# My Cameo Collection



## debodun (Mar 3, 2022)

Many are repros, some are "real".

https://www.seniorforums.com/media/albums/cameos.644/


----------



## Signe The Survivor (Mar 3, 2022)

So very beautiful.


----------



## SmoothSeas (Mar 3, 2022)

stellar cameos...

what else do you collect?

though not so much anymore, but I actively collected black memorabilia, steamship memorabilia, cobalt glass, vintage kitchen stuff, cookbooks and then some.

collecting stuff is addictive.  I shoulda been born a minimalist


----------



## Jules (Mar 3, 2022)

Love them!


----------



## debodun (Mar 3, 2022)

SmoothSeas said:


> what else do you collect?


Oh, so many things!


----------



## SmoothSeas (Mar 3, 2022)

debodun said:


> Oh, so many things!



admit to some of 'em...    why don't you...

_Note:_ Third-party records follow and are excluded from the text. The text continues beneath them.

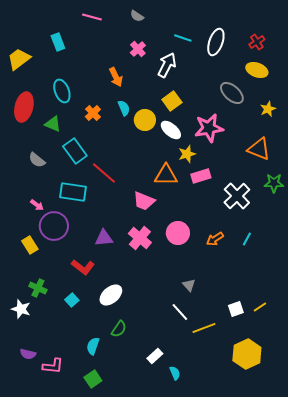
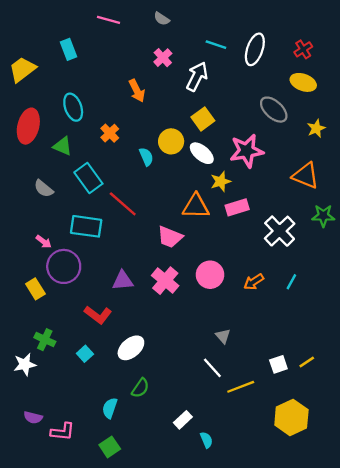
cyan semicircle: (124, 108) -> (146, 157), moved
white star: (21, 309) -> (25, 364), turned -30

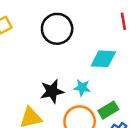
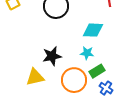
cyan star: (82, 88) -> (87, 53), moved

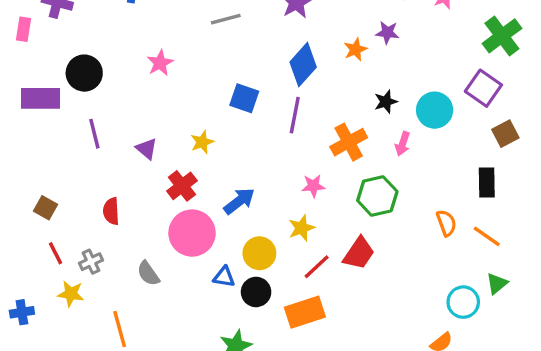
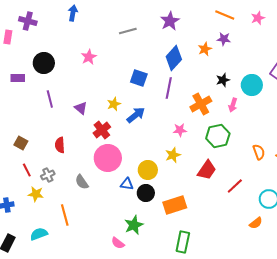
purple rectangle: (40, 98) -> (18, 78), size x0.6
blue arrow: (239, 201) -> (136, 115), moved
red line: (317, 267) -> (235, 186), moved

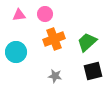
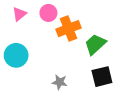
pink triangle: (19, 15) -> (19, 14), turned -32
orange cross: (54, 39) -> (68, 29), moved

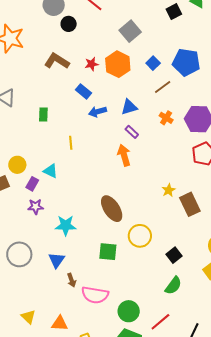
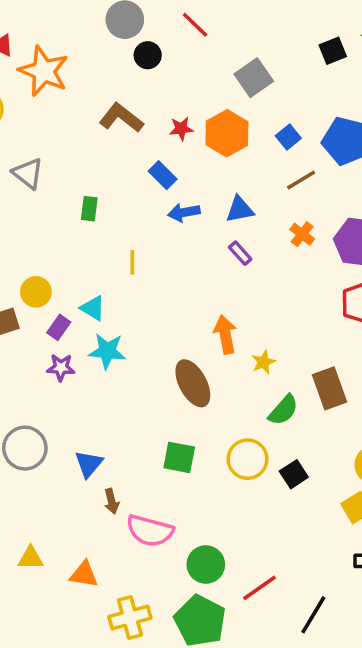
orange arrow: (124, 155) -> (225, 334), moved
yellow star: (169, 190) -> (263, 362), moved
cyan star: (66, 225) -> (107, 351), moved
yellow circle: (140, 236) -> (248, 459), moved
green semicircle: (173, 286) -> (283, 410), moved
yellow triangle: (28, 317) -> (31, 558), turned -49

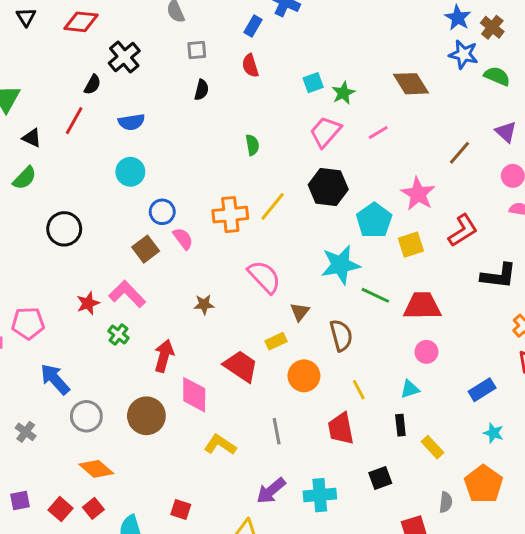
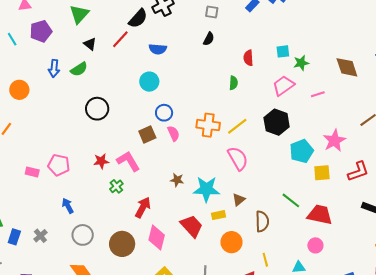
red semicircle: (250, 66) -> (248, 58), moved
black semicircle: (92, 85) -> (138, 19), size x1.5
cyan star: (340, 265) -> (206, 189), moved
pink semicircle: (264, 277) -> (238, 158), moved
blue arrow: (55, 379) -> (68, 206), size x0.7

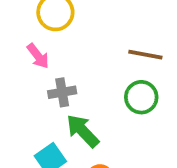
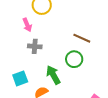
green arrow: (83, 131) -> (53, 75), moved

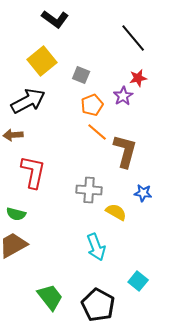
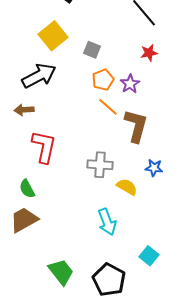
purple star: (123, 96) -> (130, 84), moved
green semicircle: (16, 214) -> (27, 189), turned 48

my mother 'collected' cats  -  real ones and anything remotely related to felines.  sans the real ones, I now have own a lot of that cat stuff,

In fact, I'm currently drinking coffee from a mug that I gifted her 'bout 40-years ago.


----------



## Jules (Mar 3, 2022)

@debodun   Do you ever wear them or do you have them in a display case?  Cameos make me sentimental.  My mother had my grandmother’s but it was stolen.


----------



## debodun (Mar 3, 2022)

Jules said:


> @debodun   Do you ever wear them or do you have them in a display case?  Cameos make me sentimental.  My mother had my grandmother’s but it was stolen.


I'm too concerned I'll lose them.


----------



## debodun (Mar 3, 2022)

The link below tells how to tell a "real" cameo. I once stopped at a garage sale and the guy has a case full of cameos - all fakes - and he wanted a fortune for them - like $100 each (and this was in the 1980s). I pointed out a real cameo is convex in the back and translucent, That didn't change his opinion or price.

https://www.thesprucecrafts.com/cameo-jewelry-identification-2043415


----------



## terry123 (Mar 3, 2022)

They are beautiful, Deb!


----------



## Jules (Mar 3, 2022)

debodun said:


> pointed out a real cameo is convex in the back and translucent,


Thanks for the information.  Bet there were lots of suckers buying his goods who weren’t as informed as you.


----------



## debodun (Mar 4, 2022)

Sometimes the method works, sometimes it doesn't.  Probably why he still had them.
I can also see his point of view. I don't appreciate people coming to my sale and telling me my items are worthless. I just figure they're trying to get things for a steal.


----------



## SmoothSeas (Mar 4, 2022)

deleting double post...


----------